According to sources familiar with the redaction process, there has been a conflict between lawyers BBC Trust, which wants to publish as much as possible, and the BBC's executive.
The source said: "The trust lawyers, who wanted to publish everything to fulfil Patten's pledge, and the BBC executive's lawyers squared up against each other, and the BBC executive's lawyers have won.
"They have been fighting to redact everything they can that will cause trouble.
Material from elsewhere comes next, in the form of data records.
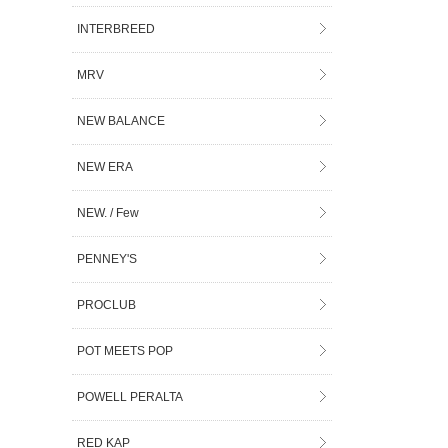
INTERBREED
MRV
NEW BALANCE
NEW ERA
NEW. / Few
PENNEY'S
PROCLUB
POT MEETS POP
POWELL PERALTA
RED KAP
It goes way, way beyond all the idea of just defamation any criticism at all of management has been taken out."
On Thursday, Lord McAlpine, the former Conservative party treasurer, announced his determination to sue Sally Bercow for damages after dropping claims against non-celebrity Twitter users.
Mrs Bercow, the wife of the Commons speaker, is being sued by the peer for naming him on Twitter after a report by BBC's Newsnight claimed a senior Tory was a paedophile.
The BBC paid Lord McAlpine £185,000 plus costs for the false Newsnight report. However, Lord McAlpine said that staff working on the programme appeared to have taken "joy" in targeting him.
He said: "There are quite a lot of people who created this news night revelation with a certain amount of joy. I was a Tory and a Thatcherite and they thought it was too good to be true.
"I was accused of the worst things, I just want to live in peace now. This was forced on me, it will never go away. The stigma remains, the stuff is still whizzing around the internet.
"People don't realise that Twitter is not like gossiping across the garden fence to your neighbour. It is like publishing a book or newspaper which everyone can read."
The corporation has failed to sack a single executive in the wake of the McAlpine and Savile scandals, despite admitting that weak leadership left it in a state of "chaos".
Six senior executives and editors were singled out for criticism, but none have been fired. Two have quit, and four have been moved into new positions within the corporation.
Helen Boaden, was criticised for the "casual" way in which she warned George Entwistle, the former director, about the conflict between the Newsnight investigation and a planned Savile tribute programme. She was last week appointed as the new director of BBC Radio.
Adrian Van Klaveren, the former controller of BBC Radio Five Live who signed off the Lord McAlpine Newsnight programme, is now overseeing programming for the centenary of World War One.
Peter Rippon, the Newsnight editor who made the "flawed and wrong" decision to pull the Savile programme, has been appointed as head of the BBC's News Archive.
Liz Gibbons, the deputy editor of Newsnight who opposed the Savile programme on grounds of taste, remains at the corporation.
A spokesman for the BBC said defamatory comments had been redacted: "There are a strict set of legal criteria that govern what redactions have to be made before publication. Embarrassment is not a criterion for redaction."